Under the legislation, a taxpayer who earns $250,000 in a year would pay an additional $625.

“This bill is intended to ensure a more fair and equitable progressive tax structure that is sustainable and not overly burdensome to any category of earners,” main sponsor Rep. John Kowalko, D-Newark, said in a statement. “It has been carefully calculated to apply a minimal amount of tax increases while ensuring a sustainable revenue source in future economic downturns.”

Personal income taxes are among Delaware’s most consistent and reliable revenue sources, meaning the levels remain similar regardless of the state of the economy.

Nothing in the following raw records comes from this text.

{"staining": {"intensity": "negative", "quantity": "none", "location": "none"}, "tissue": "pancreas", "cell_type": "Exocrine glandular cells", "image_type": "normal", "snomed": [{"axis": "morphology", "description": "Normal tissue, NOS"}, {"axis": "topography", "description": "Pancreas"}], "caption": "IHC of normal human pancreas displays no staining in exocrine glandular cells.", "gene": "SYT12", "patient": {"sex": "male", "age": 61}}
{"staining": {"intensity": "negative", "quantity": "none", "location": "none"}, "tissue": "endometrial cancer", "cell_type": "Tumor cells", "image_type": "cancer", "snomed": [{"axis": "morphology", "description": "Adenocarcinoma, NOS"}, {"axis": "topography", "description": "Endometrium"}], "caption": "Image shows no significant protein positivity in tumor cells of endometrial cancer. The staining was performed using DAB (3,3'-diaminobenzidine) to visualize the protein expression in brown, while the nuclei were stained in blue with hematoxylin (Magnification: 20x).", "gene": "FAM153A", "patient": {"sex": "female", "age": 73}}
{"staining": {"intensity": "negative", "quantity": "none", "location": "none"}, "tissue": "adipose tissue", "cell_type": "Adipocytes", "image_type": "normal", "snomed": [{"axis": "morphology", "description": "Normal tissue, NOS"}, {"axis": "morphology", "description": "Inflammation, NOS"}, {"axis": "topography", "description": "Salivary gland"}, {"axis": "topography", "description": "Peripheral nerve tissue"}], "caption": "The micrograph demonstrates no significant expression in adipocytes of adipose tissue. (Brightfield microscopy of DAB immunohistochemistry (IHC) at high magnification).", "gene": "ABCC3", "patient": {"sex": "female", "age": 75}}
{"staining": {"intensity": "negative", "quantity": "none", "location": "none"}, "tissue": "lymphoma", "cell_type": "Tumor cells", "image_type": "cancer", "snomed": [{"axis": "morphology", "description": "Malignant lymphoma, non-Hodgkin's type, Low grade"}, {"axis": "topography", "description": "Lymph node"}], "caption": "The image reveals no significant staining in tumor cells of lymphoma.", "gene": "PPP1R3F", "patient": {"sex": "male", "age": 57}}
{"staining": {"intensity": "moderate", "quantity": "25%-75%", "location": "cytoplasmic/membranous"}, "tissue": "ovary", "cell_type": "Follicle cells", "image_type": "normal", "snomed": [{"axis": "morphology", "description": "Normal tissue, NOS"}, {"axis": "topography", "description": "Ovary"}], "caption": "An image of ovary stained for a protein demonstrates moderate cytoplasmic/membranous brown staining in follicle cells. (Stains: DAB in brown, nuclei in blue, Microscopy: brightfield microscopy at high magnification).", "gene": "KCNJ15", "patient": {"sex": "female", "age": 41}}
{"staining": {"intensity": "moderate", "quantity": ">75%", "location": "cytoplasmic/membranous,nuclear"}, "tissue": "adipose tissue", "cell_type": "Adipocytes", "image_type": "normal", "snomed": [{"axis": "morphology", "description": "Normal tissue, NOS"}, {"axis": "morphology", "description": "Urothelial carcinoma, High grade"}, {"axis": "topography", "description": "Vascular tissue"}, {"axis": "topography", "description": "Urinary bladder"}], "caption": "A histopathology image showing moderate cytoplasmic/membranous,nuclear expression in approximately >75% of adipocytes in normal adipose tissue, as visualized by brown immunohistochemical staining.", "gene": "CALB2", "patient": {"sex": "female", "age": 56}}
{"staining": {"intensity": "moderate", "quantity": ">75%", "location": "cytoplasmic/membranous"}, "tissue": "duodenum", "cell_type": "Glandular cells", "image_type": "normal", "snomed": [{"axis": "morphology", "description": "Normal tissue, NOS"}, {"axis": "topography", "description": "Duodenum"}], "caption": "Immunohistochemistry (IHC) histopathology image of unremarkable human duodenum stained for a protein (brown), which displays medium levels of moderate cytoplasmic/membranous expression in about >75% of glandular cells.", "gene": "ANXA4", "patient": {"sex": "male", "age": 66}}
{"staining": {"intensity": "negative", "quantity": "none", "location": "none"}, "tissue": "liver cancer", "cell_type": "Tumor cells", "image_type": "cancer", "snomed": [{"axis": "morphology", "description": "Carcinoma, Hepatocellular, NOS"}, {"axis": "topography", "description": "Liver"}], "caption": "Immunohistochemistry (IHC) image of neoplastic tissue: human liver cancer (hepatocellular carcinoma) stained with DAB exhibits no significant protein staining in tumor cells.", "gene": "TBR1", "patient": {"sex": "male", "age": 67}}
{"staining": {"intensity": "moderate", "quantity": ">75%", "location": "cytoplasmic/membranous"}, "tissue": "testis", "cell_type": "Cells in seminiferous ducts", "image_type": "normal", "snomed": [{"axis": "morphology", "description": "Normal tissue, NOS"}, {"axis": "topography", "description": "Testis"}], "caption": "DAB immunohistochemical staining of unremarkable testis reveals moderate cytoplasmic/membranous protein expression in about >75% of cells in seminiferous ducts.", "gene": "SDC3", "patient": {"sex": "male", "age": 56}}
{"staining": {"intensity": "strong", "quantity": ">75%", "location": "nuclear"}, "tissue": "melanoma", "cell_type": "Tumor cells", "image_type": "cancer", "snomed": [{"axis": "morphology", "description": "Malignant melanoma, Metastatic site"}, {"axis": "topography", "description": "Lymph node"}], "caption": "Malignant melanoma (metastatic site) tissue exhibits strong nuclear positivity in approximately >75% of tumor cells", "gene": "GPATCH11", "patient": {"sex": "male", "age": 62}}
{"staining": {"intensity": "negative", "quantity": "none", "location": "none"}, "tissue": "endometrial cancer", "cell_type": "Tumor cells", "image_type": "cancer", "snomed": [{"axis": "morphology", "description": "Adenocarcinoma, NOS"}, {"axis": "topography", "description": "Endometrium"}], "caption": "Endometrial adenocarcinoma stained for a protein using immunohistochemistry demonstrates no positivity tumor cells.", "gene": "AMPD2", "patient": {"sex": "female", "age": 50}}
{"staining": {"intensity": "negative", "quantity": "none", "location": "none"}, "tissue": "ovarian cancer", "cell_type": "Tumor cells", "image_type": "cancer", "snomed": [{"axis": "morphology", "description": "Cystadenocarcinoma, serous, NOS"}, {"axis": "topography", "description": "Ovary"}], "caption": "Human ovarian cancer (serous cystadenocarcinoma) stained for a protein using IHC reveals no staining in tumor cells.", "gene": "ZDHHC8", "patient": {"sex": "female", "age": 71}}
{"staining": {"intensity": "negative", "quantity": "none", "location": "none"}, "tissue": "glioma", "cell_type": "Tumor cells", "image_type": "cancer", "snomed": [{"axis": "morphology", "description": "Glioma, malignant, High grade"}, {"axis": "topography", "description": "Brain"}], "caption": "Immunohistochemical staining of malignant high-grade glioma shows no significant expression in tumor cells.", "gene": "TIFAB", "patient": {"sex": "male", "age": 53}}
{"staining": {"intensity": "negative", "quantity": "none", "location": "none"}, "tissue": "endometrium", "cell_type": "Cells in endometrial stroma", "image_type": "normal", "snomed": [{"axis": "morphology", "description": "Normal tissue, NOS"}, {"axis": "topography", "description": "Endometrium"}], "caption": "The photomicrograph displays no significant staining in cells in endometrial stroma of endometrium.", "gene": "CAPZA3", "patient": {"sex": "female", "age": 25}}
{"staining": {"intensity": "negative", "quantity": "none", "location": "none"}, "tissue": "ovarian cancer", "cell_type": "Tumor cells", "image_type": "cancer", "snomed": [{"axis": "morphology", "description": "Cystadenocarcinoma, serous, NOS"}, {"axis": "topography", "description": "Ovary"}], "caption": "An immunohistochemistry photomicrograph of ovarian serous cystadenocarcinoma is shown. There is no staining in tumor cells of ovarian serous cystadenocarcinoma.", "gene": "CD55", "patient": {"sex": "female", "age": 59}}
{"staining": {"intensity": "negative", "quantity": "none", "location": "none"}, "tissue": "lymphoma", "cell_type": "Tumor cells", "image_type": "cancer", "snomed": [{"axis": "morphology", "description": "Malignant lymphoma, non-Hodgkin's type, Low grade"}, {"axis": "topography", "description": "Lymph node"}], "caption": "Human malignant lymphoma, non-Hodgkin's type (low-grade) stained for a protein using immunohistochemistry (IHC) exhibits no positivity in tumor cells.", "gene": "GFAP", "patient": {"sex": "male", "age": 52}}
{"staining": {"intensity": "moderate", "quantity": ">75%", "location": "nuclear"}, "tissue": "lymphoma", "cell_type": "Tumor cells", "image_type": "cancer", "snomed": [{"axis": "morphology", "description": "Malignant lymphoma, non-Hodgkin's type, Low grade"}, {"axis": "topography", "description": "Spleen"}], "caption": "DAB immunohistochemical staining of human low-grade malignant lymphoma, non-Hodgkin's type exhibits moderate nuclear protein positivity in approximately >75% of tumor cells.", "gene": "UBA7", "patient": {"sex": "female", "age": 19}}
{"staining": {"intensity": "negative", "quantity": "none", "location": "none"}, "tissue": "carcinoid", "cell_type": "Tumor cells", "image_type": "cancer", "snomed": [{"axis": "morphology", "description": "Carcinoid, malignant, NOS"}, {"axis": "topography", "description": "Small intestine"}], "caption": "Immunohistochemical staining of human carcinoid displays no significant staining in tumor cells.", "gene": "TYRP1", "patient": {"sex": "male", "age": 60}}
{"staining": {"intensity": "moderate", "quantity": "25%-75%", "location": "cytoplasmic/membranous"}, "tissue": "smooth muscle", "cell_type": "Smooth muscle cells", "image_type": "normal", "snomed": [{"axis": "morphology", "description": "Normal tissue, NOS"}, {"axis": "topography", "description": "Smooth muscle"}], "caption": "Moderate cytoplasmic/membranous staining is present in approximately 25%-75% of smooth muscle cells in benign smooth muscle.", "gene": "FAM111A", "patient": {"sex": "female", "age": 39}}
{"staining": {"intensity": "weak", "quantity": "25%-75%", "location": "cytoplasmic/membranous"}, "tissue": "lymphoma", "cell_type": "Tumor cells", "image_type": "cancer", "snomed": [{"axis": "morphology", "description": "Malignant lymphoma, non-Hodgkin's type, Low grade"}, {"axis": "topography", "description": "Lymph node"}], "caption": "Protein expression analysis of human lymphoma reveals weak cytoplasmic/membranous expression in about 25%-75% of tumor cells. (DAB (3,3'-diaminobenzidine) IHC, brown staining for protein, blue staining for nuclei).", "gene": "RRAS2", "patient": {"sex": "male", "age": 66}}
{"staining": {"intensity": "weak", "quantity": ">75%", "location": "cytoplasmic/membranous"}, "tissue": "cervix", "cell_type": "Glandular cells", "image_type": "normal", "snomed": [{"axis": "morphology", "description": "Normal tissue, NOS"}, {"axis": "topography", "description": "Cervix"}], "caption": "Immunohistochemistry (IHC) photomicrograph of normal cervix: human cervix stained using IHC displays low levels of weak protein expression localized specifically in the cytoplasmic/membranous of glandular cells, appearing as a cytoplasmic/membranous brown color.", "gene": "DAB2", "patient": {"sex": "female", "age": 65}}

“An income tax structure that has graduated rates for lower incomes but a flat tax for all top-earners is, to be blunt, only half-built. Rightfully, we tax the first $60,000 earned at lower rates, which increase step-by-step,” co-sponsor Sen. Marie Pinkney, D-Bear, said in a statement. “But the final step — 6.6% for all income $60,000 and above — should be the middle of the ladder, not the end.

“Other states and the federal government recognize this and have brackets for incomes up to the millions. That makes sense, not just because it’s fair but because it is built to last. As inequality grows and wealth is moved from bottom to top, our tax policy should change with the times. This bill helps us do that and I am proud to be on as a Senate sponsor.”

The bill has been assigned to the House Revenue & Finance Committee.